O que geralmente provoca a baixa de visão na retinopatia é o edema macular diabético, um acúmulo de líquidos na mácula – parte responsável pela visão central. É aí que o paciente procura ajuda. No entanto, se a doença ocorrer em regiões periféricas, ela pode existir sem sintomas, o que a torna mais perigosa; a visão central pode estar boa, mas o olho pode estar comprometido.
A boa notícia é que dá para controlar e até reverter a retinopatia diabética com uma substância antiangiogênica, uma injeção aplicada diretamente no globo ocular. Ela atua a longo prazo para ajudar o corpo a perceber que não precisa replicar os vasos. Além da injeção, os oftalmologistas indicam também a aplicação do laser – estudos mais recentes dizem que o ideal é fazer uma combinação dos dois. “O tratamento a laser faz pequenas queimaduras no fundo do olho, na área periférica. A ideia é diminuir a área menos importante da retina e, com isso, diminuir a necessidade total de oxigênio, para que o pouco que tem seja suficiente”, esclarece.
Na foto: retinopatia diabética moderada, mas com edema macular. A visão se altera de forma mais acentuada
Depois de identificar a retinopatia diabética, sofrer um sangramento e fazer os tratamentos necessários com laser e antiangiogênicos, Marcos conseguiu manter 60% da visão em um dos olhos e voltou a enxergar bem com o outro. Hoje, leva uma vida normal. Mesmo assim, precisou se afastar do trabalho. “Eu tinha que preencher fichas e olhar documentações. No computador até consigo aumentar a letra e ver melhor, mas não posso fazer isso com a fonte da carteira de motorista, por exemplo”, lamenta.
Com o tratamento da própria diabetes, muitas vezes você consegue regredir a retinopatia a níveis normais. “Mas existe um ponto em que a doença segue o rumo dela, mesmo que as taxas estejam perfeitas”, alerta o oftalmologista. Marcos aprendeu isso da forma mais difícil. “Se eu tivesse que alertar as pessoas, eu diria: tem que ir para o oftalmologista. É diabético? Vá, mesmo que não tenha nenhum sintoma”, pontua.
A diabetes não é a única doença do corpo que pode trazer complicações para os olhos. A hipertensão também pode provocar a retinopatia, dessa vez, a hipertensiva. “Ela altera o formato dos vasos, o que pode levar a uma situação de derrame”, pontua João Lins. “Você tem uma mangueira e coloca água com muita pressão nela. Ela fica doidinha. Mas quando você diminui a vazão, ela volta ao normal”, exemplifica.

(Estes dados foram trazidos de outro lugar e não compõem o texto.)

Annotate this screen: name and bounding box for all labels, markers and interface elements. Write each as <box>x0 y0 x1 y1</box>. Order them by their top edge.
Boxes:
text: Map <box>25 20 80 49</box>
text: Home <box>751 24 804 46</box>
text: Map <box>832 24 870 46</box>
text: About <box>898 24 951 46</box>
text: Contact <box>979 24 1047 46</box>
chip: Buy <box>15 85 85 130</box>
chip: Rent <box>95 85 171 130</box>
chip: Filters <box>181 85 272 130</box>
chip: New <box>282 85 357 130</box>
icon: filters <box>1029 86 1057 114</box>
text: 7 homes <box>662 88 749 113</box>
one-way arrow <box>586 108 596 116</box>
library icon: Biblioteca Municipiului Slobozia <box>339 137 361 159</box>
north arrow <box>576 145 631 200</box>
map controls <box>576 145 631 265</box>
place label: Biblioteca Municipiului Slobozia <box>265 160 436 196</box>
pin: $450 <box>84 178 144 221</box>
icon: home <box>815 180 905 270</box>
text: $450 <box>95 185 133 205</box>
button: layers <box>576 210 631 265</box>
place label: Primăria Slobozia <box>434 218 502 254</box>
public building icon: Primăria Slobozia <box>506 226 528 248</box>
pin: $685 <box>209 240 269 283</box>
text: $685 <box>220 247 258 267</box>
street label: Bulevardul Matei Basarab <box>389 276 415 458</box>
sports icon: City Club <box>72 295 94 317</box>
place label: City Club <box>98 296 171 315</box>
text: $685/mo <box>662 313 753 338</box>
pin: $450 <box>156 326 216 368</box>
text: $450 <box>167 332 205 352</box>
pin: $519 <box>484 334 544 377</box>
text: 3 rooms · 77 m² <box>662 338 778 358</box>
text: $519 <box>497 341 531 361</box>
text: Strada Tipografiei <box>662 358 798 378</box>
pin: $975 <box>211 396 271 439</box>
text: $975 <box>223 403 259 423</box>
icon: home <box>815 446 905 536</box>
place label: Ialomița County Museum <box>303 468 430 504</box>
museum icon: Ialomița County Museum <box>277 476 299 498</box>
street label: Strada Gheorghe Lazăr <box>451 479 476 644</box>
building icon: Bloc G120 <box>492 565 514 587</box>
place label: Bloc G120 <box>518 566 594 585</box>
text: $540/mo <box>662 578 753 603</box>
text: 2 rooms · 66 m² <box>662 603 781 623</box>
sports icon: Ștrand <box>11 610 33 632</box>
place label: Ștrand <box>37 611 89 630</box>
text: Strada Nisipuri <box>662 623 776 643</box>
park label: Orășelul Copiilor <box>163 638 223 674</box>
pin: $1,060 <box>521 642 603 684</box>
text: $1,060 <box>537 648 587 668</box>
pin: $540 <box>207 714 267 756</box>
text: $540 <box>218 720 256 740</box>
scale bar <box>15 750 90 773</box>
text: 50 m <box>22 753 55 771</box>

Se houver derrame, o tratamento também é feito com injeções de antiangiogênicos. No entanto, se a doença estiver controlada, a anatomia dos vasos vai melhorando também, diminuindo a possibilidade de derrames. O essencial é cuidar da doença e manter os níveis normais de pressão sanguínea.
“No caso das retinopatias diabética e hipertensiva, é fundamental controlar as doenças. Mas não espere sentir alguma coisa para procurar o médico”, finaliza o João.